TEHERAN (RIAUPOS.CO) – Seorang pejabat tinggi Iran mengklaim ilmuwan nuklir Mohsen Fakhrizadeh tewas dalam operasi jenis baru yang kompleks. Dia pun menyalahkan Israel dan kelompok oposisi yang diasingkan oleh Teheran, Mujahidin Rakyat Iran (MEK), sebagai biang keladi operasi itu.
“Operasi (pembunuhan Fakhrizadeh, red) itu sangat kompleks, menggunakan peralatan elektronik dan tidak ada seorang pun pelaku yang berada di tempat kejadian,” ujar Sekretaris Dewan Keamanan Nasional Tertinggi Iran, Laksamana Ali Shamkhani, Senin (30/11/2020), dikutip AFP.
Dia menuduh MEK pasti terlibat bersama dengan rezim zionis dan Mossad (Badan Intelijen Israel).
“Musuh menggunakan metode yang benar-benar baru, profesional dan terspesialisasi dan mencapai tujuannya,” katanya, tanpa memerinci persenjataan yang digunakan dalam operasi itu.
Komentar Shamkhani itu muncul dalam wawancara video yang disiarkan oleh stasiun televisi milik pemerintah dan kantor berita Fars. Tanpa mengutip sumber, Fars mengklaim bahwa penyerangan terhadap Fakhrizadeh dilakukan dengan bantuan “senapan mesin otomatis” yang dikendalikan dari jarak jauh dan dipasang di sebuah truk pikap.
Presiden Iran Hassan Rouhani pada Sabtu (28/11/2020) lalu menuduh Israel bertindak sebagai “tentara bayaran” yang diperintahkan Amerika Serikat untuk melakukan pembunuhan itu.

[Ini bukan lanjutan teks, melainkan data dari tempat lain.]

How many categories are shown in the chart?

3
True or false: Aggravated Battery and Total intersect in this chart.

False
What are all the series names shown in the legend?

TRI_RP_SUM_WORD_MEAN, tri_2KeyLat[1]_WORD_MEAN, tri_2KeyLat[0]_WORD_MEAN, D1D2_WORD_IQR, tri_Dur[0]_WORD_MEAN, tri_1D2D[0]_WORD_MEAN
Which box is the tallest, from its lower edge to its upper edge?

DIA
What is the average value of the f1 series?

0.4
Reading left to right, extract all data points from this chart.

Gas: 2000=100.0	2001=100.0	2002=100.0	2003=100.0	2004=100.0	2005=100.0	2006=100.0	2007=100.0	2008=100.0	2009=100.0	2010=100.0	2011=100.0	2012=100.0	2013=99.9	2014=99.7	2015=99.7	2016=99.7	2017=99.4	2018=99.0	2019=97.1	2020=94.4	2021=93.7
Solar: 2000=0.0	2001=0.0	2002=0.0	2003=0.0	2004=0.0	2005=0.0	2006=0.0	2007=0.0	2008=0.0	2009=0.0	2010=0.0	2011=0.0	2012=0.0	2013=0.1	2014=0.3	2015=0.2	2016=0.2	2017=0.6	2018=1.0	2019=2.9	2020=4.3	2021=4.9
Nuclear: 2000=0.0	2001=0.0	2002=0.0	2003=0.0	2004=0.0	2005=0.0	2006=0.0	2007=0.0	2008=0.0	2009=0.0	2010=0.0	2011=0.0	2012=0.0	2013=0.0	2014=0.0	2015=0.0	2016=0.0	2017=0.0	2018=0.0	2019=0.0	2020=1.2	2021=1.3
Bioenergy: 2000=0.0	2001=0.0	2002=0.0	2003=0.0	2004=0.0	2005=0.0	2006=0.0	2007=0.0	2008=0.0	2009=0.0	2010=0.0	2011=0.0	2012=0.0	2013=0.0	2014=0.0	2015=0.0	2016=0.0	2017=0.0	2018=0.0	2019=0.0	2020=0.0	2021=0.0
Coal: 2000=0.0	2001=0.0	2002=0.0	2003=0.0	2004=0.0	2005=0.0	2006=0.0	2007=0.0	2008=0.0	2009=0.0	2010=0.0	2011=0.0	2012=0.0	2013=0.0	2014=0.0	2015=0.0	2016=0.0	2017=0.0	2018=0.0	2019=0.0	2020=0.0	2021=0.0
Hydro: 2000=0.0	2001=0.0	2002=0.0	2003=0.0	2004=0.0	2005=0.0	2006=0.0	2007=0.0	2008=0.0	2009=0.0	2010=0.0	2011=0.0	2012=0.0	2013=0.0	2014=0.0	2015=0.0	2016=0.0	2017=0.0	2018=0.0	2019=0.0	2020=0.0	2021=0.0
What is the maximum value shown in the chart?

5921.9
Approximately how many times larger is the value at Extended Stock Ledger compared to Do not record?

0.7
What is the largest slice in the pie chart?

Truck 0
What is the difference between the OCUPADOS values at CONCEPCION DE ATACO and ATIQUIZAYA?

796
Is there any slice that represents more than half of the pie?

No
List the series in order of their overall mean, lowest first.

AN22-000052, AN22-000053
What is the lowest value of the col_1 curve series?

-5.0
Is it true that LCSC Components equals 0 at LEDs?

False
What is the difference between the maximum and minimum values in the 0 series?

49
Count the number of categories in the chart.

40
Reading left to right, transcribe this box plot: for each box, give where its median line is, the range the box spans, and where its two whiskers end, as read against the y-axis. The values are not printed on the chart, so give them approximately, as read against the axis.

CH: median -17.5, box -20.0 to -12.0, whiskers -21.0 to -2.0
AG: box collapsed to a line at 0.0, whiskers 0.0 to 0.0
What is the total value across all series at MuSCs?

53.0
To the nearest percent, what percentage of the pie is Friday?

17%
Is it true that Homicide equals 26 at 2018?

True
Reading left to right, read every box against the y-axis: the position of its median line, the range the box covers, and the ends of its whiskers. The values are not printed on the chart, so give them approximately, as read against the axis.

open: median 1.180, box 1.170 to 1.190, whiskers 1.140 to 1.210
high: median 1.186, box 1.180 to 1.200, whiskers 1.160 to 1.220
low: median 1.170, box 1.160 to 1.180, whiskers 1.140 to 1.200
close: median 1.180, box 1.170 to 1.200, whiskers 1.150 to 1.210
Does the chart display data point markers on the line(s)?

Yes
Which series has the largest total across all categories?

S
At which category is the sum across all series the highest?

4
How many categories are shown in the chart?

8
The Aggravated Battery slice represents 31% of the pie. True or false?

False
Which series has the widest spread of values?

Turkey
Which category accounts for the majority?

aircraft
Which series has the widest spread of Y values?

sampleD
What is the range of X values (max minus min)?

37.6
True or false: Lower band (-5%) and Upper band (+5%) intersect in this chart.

Ilmuwan Mohsen Fakhrizadeh meninggal di rumah sakit, Jumat (27/11/2020) lalu dengan kondisi tubuh luka-luka. Menurut Kementerian Pertahanan Iran, para penyerang menargetkan mobil yang ditumpangi Fakhrizadeh dan sempat terlibat baku tembak dengan para pengawal sang ilmuwan di luar Teheran.
Shamkhani menuturkan, musuh-musuh Iran telah menjadikan Fakhrizadeh sebagai target selama 20 tahun ini.
“Pasukan keamanan telah memperkirakan kemungkinan serangan terhadapnya, bahkan memperkirakan kemungkinan lokasi kejadian,” katanya.
Menurut Menteri Pertahanan Iran, Amir Hatami, Fakhrizadeh adalah salah satu deputinya yang mengepalai Organisasi Riset dan Inovasi Kemhan Iran. Fakhrizadeh memiliki fokus kerja pada bidang pertahanan nuklir.